Regular Audits and Rebalancing
Treat your multiple accounts as parts of a whole:
- Conduct monthly or quarterly audits of all accounts
- Be sure your overall asset allocation aligns with your strategy (rebalance if necessary)
This approach helps maintain alignment with your trading goals.
Who Should Consider Multiple Trading Accounts?
Active Traders
If you make numerous trades daily or weekly, multiple accounts can offer:
- Backup options during platform outages
- Access to different order types and execution speeds
- Ability to capitalize on various fee structures
- Access to other features (e.g., leverage/margin)
- Product/service access (e.g., futures, cash management)
Those with Multiple Strategies or Needs
Those trading multiple asset classes might benefit from specialized platforms:
- Stock-focused brokers for equity trades
- Forex-specific platforms for currency trading
- Crypto exchanges for digital asset investments
Professional Money Managers
If you’re managing money for others, multiple accounts are often necessary:
- Separate personal and client funds
- Meet different clients’ needs with specialized platforms
- Ensure proper risk management and compliance
When to Stick with a Single Account
New Traders
If you’re just starting out, focus on mastering one platform:
- Learn the basics of trading without added complexity
- Build a track record before expanding
- Understand your trading style and needs
Limited Capital
With smaller amounts to invest, a single account often makes more sense:
- Meet minimum balance requirements
- For day traders in the US, consider the $25,000 Pattern Day Trader rule
- Qualify for volume discounts
- Simplify portfolio management
- If you want leverage, this is easier when your balance is higher
Time-Constrained Investors
If you can’t dedicate significant time to trading, keep it simple:
- Focus on a single, comprehensive platform
- Reduce administrative overhead
- Streamline your trading/investment process
Making the Decision
Assessment Questions
Ask yourself:
- What are my trading goals?
- How much capital do I have to work with?

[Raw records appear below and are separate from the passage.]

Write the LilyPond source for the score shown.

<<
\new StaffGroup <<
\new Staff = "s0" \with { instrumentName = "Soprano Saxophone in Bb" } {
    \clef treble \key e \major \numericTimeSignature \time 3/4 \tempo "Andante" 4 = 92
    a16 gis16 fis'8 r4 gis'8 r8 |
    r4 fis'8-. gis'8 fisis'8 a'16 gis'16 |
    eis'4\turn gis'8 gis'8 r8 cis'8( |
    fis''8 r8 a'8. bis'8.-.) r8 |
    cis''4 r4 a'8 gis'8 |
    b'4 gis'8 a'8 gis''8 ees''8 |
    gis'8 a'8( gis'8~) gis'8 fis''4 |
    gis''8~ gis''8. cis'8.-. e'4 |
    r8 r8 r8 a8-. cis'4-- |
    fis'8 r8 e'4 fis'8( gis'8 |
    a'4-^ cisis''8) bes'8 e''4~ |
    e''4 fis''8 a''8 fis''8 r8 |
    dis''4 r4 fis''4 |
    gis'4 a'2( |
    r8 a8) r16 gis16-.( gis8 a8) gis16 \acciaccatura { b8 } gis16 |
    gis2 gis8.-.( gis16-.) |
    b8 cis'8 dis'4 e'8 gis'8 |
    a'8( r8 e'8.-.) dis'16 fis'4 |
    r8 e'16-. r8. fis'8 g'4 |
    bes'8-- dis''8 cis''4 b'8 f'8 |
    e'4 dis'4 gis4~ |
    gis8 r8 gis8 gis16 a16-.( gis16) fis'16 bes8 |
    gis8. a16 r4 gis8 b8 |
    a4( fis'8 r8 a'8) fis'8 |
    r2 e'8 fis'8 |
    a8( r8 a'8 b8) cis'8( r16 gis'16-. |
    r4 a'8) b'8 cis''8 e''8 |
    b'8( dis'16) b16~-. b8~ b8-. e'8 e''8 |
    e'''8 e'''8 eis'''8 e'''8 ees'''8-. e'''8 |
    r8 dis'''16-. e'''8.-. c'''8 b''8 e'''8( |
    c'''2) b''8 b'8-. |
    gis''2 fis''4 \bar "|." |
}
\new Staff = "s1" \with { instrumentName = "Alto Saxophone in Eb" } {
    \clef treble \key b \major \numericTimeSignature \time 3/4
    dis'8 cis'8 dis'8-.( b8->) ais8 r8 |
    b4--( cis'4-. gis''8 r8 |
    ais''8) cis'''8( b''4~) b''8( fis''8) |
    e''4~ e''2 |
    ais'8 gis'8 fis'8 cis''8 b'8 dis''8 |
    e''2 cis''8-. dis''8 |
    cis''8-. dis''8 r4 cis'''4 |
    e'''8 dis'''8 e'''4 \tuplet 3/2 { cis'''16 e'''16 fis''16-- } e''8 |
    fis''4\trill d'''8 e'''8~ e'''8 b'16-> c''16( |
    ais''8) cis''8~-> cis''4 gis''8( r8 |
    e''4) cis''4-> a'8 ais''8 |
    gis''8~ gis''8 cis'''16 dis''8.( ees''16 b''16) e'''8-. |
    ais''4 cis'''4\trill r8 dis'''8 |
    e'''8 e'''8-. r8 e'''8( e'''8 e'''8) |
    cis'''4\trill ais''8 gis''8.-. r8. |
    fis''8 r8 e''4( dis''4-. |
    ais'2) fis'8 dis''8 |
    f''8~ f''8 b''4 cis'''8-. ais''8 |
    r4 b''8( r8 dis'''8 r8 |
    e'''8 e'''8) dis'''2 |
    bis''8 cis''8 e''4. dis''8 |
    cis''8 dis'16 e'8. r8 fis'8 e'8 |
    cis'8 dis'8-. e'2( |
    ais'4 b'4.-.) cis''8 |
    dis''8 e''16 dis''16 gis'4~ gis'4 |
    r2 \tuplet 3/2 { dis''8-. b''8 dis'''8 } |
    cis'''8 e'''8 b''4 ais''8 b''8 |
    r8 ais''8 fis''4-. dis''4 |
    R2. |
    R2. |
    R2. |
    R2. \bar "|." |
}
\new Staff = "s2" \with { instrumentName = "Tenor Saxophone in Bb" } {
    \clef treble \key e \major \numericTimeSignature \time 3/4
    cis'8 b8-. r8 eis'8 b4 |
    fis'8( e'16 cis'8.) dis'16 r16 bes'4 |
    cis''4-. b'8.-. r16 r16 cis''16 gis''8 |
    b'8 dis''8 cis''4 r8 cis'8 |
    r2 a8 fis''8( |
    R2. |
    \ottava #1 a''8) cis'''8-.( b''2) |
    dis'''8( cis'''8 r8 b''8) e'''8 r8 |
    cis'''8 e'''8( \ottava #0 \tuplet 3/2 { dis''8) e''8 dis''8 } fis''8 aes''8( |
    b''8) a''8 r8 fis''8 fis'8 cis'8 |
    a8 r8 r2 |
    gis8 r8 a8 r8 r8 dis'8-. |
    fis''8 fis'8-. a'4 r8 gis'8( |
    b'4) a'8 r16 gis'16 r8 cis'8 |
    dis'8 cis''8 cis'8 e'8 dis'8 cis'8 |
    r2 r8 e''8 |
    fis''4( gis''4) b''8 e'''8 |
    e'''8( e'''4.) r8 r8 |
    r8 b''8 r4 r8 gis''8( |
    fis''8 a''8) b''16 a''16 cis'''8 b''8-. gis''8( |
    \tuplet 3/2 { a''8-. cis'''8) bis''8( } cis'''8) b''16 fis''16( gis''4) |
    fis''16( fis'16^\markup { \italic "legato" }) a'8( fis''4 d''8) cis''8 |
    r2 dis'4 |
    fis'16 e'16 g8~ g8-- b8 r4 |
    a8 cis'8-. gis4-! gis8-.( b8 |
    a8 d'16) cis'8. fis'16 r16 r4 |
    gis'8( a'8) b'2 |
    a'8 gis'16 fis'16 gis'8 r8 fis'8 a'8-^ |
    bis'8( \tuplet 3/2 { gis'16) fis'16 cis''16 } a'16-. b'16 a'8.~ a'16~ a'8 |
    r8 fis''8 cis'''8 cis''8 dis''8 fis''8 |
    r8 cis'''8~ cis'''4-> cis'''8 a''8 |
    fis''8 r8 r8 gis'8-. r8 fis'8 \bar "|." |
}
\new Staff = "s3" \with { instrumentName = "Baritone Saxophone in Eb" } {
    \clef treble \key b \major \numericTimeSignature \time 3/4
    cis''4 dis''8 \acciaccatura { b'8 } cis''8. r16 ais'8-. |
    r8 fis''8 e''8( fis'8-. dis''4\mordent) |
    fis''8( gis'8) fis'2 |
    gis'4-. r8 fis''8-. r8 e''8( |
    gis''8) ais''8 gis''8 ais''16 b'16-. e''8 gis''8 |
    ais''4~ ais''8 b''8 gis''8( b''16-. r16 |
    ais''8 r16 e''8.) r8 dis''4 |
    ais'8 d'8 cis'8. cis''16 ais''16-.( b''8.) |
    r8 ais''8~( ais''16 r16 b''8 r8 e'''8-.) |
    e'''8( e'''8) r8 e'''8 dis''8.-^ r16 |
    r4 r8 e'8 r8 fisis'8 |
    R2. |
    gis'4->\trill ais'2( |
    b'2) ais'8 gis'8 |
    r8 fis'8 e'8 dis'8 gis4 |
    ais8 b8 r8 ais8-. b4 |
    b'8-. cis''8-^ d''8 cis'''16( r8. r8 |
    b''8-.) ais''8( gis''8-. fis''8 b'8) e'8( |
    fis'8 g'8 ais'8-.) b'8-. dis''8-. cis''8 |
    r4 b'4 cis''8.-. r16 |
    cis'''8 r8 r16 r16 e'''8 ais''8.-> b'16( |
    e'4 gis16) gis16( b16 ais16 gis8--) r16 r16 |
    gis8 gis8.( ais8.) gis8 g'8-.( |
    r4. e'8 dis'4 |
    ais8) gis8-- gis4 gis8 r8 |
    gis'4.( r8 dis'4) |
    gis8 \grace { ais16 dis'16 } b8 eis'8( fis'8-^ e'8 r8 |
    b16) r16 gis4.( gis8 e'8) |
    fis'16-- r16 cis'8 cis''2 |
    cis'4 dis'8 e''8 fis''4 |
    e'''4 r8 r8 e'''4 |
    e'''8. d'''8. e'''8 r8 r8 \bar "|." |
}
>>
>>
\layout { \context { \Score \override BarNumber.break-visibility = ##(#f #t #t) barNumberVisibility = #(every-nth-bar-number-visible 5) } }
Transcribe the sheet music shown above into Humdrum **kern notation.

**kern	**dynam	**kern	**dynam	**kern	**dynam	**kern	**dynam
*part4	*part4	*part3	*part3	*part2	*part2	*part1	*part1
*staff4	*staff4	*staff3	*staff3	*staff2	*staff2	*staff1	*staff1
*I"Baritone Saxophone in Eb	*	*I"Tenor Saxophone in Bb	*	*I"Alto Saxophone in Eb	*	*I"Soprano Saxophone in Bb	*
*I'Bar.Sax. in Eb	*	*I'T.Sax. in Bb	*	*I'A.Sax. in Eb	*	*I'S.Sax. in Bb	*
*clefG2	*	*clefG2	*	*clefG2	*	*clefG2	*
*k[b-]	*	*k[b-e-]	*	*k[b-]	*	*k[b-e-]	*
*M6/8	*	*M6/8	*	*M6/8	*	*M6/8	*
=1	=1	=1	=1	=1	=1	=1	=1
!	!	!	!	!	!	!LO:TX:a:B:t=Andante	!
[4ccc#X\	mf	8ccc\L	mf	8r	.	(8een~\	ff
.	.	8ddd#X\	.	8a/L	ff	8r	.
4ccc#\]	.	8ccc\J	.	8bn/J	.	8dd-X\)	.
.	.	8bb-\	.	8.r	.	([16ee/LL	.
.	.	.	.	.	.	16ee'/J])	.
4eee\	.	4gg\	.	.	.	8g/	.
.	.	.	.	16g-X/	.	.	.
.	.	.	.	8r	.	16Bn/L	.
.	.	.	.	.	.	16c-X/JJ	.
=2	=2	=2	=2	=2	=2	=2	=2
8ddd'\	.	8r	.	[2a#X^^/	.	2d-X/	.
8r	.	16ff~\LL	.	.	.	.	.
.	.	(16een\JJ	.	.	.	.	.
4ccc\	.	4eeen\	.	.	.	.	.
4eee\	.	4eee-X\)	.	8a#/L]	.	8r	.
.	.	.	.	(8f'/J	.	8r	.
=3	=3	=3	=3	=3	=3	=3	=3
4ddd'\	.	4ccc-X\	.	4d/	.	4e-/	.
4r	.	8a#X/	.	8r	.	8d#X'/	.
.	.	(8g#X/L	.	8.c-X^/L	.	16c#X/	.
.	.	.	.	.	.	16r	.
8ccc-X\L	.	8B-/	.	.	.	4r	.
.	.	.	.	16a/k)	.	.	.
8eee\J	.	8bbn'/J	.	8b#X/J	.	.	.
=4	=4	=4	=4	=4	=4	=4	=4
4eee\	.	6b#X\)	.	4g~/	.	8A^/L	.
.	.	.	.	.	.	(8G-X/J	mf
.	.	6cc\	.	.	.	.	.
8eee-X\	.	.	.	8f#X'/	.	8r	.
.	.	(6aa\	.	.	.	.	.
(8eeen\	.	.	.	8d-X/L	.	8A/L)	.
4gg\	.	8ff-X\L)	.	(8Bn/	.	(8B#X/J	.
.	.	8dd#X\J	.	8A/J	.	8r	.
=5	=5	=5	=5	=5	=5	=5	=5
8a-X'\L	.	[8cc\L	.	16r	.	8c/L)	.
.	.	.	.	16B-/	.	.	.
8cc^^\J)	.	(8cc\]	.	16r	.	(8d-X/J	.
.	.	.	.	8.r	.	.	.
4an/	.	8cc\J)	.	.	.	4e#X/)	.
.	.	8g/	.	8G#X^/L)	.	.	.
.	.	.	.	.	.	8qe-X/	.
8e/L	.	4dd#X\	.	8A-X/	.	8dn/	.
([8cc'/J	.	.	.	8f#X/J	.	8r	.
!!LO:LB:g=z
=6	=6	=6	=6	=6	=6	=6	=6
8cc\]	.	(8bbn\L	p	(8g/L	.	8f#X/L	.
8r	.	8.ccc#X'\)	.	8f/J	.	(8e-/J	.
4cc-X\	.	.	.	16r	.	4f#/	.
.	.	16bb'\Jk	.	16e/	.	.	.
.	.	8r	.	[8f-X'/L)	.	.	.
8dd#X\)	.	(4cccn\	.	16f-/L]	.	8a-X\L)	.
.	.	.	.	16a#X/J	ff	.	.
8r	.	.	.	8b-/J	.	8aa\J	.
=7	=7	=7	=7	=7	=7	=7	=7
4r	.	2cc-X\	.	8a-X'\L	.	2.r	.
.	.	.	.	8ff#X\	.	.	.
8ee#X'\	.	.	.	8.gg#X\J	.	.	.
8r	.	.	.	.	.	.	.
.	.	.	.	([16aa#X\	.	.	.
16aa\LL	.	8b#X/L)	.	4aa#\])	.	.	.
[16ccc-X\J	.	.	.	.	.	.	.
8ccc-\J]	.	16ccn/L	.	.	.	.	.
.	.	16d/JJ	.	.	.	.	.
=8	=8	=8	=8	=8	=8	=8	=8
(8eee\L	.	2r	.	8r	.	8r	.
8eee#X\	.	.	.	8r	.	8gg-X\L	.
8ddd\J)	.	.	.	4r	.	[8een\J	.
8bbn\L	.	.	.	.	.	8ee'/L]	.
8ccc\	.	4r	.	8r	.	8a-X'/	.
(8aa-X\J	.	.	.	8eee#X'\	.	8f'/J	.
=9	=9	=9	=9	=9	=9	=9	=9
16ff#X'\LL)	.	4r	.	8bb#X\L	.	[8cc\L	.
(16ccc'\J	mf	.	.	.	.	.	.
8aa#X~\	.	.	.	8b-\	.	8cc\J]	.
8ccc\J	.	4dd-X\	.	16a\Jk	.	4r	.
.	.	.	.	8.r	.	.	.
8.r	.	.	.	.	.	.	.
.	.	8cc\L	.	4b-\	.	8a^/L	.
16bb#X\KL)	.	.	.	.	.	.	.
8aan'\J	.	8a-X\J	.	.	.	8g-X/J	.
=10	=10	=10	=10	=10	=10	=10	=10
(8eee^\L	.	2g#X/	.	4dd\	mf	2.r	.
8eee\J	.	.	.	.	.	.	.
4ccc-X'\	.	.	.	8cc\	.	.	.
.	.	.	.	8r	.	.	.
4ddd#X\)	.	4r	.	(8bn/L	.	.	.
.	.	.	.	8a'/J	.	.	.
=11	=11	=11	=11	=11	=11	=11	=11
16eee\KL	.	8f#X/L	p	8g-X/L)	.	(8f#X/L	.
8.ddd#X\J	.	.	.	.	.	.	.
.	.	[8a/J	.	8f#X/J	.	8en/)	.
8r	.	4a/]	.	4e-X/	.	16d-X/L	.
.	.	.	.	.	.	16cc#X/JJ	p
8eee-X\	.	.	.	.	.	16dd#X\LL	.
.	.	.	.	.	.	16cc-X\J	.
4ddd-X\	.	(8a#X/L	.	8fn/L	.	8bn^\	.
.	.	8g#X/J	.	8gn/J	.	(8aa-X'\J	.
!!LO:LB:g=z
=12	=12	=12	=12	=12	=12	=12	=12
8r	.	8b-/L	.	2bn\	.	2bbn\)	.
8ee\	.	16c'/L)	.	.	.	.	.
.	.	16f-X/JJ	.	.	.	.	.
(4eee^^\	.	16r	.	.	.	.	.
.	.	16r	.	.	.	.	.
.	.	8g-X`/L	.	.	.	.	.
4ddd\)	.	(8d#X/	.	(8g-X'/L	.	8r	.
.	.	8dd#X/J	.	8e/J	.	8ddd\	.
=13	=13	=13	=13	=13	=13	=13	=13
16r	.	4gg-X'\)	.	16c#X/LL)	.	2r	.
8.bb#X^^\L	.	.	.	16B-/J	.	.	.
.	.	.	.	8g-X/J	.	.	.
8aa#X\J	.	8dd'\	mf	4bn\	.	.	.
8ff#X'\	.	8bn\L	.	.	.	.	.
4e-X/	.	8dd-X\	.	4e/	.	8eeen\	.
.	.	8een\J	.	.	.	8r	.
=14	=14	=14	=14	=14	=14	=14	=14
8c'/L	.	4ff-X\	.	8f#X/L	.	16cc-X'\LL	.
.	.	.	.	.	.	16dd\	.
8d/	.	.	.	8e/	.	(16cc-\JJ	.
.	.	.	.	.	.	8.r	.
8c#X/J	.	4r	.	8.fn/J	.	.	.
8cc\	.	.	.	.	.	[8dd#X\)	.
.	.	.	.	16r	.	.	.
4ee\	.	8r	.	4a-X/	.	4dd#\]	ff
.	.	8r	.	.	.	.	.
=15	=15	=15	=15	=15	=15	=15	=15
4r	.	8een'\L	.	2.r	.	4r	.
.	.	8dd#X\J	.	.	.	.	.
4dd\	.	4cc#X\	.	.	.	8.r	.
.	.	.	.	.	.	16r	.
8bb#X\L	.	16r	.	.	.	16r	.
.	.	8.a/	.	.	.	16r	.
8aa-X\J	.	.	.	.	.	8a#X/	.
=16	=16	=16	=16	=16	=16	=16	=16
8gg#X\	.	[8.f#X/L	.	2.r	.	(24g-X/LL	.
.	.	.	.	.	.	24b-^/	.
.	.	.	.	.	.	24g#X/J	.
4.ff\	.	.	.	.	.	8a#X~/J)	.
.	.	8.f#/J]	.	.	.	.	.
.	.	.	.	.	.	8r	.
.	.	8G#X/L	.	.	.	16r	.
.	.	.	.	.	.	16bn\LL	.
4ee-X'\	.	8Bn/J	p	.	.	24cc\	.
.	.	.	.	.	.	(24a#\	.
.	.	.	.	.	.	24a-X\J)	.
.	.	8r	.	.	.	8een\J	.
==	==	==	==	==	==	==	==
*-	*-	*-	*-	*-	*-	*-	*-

- How much time can I dedicate to trading?
- What types of assets do I want to trade?
- How important is platform specialization for my strategy?
Start Small and Scale
If you decide to use multiple accounts:
- Begin with two accounts maximum
- Clearly define the purpose of each account
- Be sure you can manage both effectively
- Add more accounts only when necessary and manageable
Regular Evaluation
Continuously understand whether multiple accounts are serving your needs:
- Review account performance quarterly
- Evaluate the time spent on account management
- Consider consolidating if the complexity outweighs the benefits
Conclusion
The decision to maintain multiple trading accounts is highly personal and depends on your individual circumstances.
It offers advantages in terms of risk management and specialization, but it also comes with added complexity and responsibility.
Carefully consider your trading goals, available capital, and time commitment to make an informed decision that aligns with your trading/investment strategy.
The number of accounts you have is less important than how effectively you use them to achieve your trading objectives.